1) Vom militärischen Standpunkt aus:
Vom militärischen Standpunkt aus ist es keine großangelegte Offensive. Das sind lokale Kämpfe. Der Gegner versucht, seine Positionen zu verbessern, günstigere taktische Bedingungen zu bekommen. Marjinka, Peski – das sind Vorstädte von Donezk. Nach der Einnahme vom Donezker Flughafen versucht der Gegner die Frontlinie so weit wie möglich nach Westen abzudrängen. Das russische Kommando ist über die Nähe der ukrainischen Stellungen an Donezk beunruhigt, denn das sind die günstigeren Aufmarschgebiete für eine plötzliche Offensive und Feuereinwirkung auf die Stäbe und Versorgungsdepots in Donezk. Darum unternahmen und werden die Söldner auch weiterhin Versuche unternehmen, diese Aufmarschgebiete zu vernichten und unsere Streitkräfte von Donezk abzudrängen.
2) Vom politischen Standpunkt aus:
Russland verletzte erneut die Minsker Verhandlungen am Vorabend einer weiteren Verhandlungsrunde. Und wieder zahlen für Putins Lügen die ukrainischen Soldaten mit ihrem Blut. Die Aktivierung der Kampfhandlungen ist Putins Vorführung für die Ukraine und die internationalen Vermittler, dass Russland noch immer bereit ist, den Krieg weiterzuführen und die ukrainischen Stellungen zu bedrohen. Der Kreml zeigt, dass die Ukraine den militärischen Konflikt ohne Zugeständnisse von Russland selbstständig nicht beenden kann. Und dass die Weltgemeinschaft keine Instrumente besitzt, auf die Situation mithilfe der OSZE einen Einfluss zu nehmen.
Prognose.
Der Gegner wird weiterhin Kämpfe auf der taktischen Ebene fortsetzen. Dabei wird sich die Front dieser Angriffe erweitern. Das Ziel dieser Angriffe werden die ukrainischen Aufmarschgebiete um Donezk herum sein. In jedem Sektor der Abwehr der ukrainischen Streitkräfte wird der Gegner ein-zwei Punkte für Angriffshandlungen festlegen, um unsere Streitkräfte zu binden und keine Kräftemanöver zuzulassen. Das ist ein Aufzehrungskrieg.
Putin ist daran interessiert, den permanent schwelenden militärischen Konflikt für die Fortsetzung des politischen Drucks auf die Ukraine auszunutzen. So ein Krieg ruft keine scharfen Proteste seitens der Weltdiplomatie hervor und führt zu keiner Verschärfung der Sanktionen.

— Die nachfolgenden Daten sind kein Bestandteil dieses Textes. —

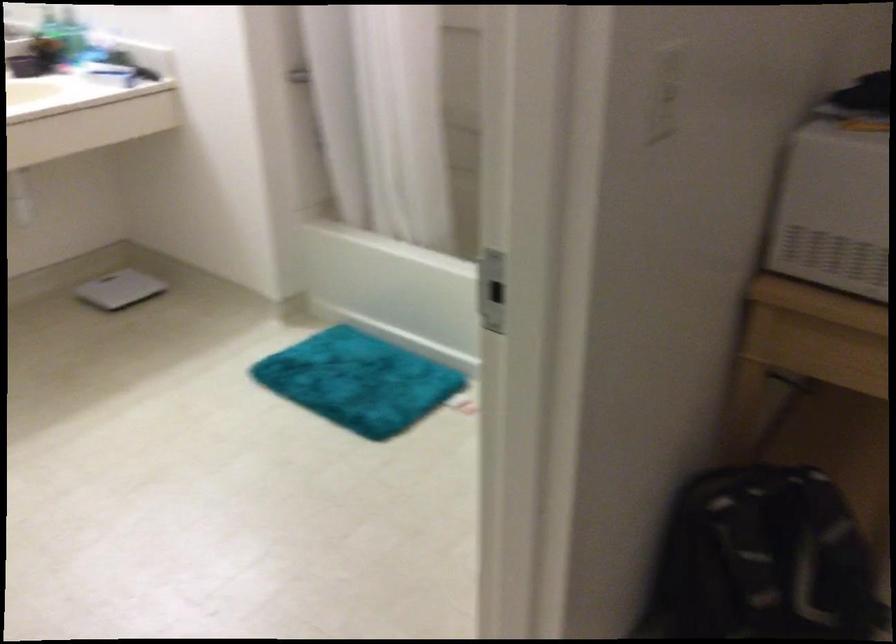
Identify the location of white light switch. This screenshot has width=896, height=644. (666, 93).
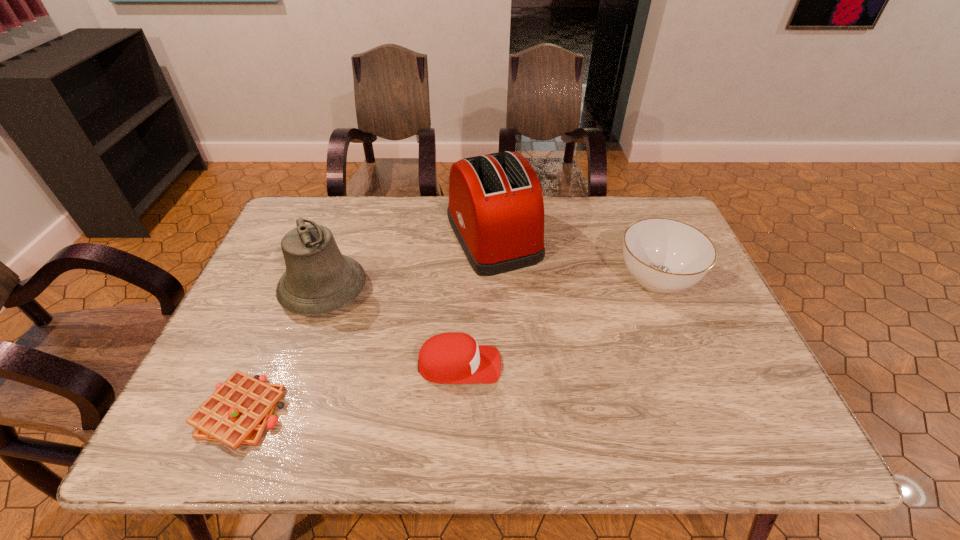
What are the coordinates of `free space between the baseball cap and the waffle` in the screenshot? It's located at (350, 389).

In der nächsten Zeit sollte man neue lokale Angriffe erwarten, die auf konkrete Stellungen gerichtet sind, wie auch Angriffe der Diversionsgruppen in der frontnahen Zone, die Intensität der Beschüsse der ukrainischen Stellungen und Städte wird hoch bleiben.
Die Wahrscheinlichkeit einer allumfassenden Offensive der russischen Streitkräfte ins Landesinnere ist dagegen noch immer niedrig.